The Nigerian government said Wednesday that it had begun evacuating thousands of its nationals, mostly students, from Sudan, which is in the midst of fighting, by road to Egypt.

"The evacuation of our nationals has begun. Seven buses have left Khartoum and are heading to Egypt," Manzo Ezekiel, spokesman for the National Emergency Management Agency of Nigeria (Nema) told AFP.

In all, some 40 buses have been hired to transport the stranded Nigerians, according to Ezekiel, who said 3,500 Nigerians were to be transported initially to Aswan, in neighboring Egypt.

"We think there are more than 5,000 Nigerians (in Sudan) but for now we are talking about 3,500, including students, who will be transported in buses to Aswan in Egypt," said Tuesday to AFP the director of special missions of the Nema, Onimode Bandele.
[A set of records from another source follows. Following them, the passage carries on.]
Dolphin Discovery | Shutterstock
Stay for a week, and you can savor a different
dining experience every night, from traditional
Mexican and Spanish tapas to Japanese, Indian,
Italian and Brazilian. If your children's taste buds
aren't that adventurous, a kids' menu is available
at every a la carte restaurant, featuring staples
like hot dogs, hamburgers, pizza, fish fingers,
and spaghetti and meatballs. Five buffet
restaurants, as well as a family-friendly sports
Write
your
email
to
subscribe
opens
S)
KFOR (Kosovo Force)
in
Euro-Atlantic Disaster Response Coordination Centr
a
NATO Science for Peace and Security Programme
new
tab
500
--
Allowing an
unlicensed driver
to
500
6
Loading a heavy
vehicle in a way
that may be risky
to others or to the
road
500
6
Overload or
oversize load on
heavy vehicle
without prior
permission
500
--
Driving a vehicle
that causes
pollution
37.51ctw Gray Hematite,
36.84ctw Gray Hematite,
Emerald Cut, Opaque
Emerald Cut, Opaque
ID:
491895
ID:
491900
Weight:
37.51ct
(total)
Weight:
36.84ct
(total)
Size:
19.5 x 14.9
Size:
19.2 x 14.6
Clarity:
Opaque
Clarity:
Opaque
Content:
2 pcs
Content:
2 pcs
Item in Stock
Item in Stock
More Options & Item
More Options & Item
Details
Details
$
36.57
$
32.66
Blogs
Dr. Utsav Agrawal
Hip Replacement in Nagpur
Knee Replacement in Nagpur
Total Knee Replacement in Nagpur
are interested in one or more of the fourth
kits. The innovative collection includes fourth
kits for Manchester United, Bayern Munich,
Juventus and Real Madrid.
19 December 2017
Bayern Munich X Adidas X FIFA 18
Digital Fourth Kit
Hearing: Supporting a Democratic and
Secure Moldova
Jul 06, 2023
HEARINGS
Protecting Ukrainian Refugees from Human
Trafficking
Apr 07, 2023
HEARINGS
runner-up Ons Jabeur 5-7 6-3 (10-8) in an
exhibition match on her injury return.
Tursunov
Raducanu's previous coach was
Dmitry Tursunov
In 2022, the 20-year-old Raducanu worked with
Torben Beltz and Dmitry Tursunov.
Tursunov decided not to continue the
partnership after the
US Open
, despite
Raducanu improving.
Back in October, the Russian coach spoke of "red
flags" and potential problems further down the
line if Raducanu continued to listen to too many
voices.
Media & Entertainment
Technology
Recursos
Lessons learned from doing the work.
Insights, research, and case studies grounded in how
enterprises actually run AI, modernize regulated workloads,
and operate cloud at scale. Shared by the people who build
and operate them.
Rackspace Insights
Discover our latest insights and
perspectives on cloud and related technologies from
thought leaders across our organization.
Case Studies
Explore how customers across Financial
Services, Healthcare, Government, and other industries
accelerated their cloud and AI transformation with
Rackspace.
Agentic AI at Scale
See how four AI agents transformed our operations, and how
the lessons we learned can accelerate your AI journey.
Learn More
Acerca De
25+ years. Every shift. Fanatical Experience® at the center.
According to him, the trip "will take some time because Khartoum is about 1,200 kilometers from Aswan.

Once they arrive in Aswan, the evacuated Nigerians will be flown to Abuja, the Nigerian capital. The local airline Air Peace has volunteered to fly the Nigerians for free.

Foreign countries are trying to organize the flight of their citizens out of Sudan, which has been in the grip of intense fighting for 12 days between the paramilitary Rapid Support Forces (RSF) of General Mohamed Hamdane Daglo and the regular army of Abdel Fattah al-Burhane.

These two generals, who staged the coup in October 2021, are now engaged in a merciless war for power, which has resulted in several hundred deaths and a massive exodus.

Western powers have sent special forces and military aircraft to repatriate their nationals and diplomatic personnel.

Many other countries began evacuations by road and sea shortly after the 72-hour U.S.-brokered cease-fire went into effect Tuesday.

Since fighting between paramilitaries and the regular army began on April 15, more than 459 people have been killed and more than 4,000 wounded, according to the UN.

Those who cannot leave Khartoum, a city of more than five million people, are trying to survive without water and electricity, subject to food shortages and telephone and internet cuts.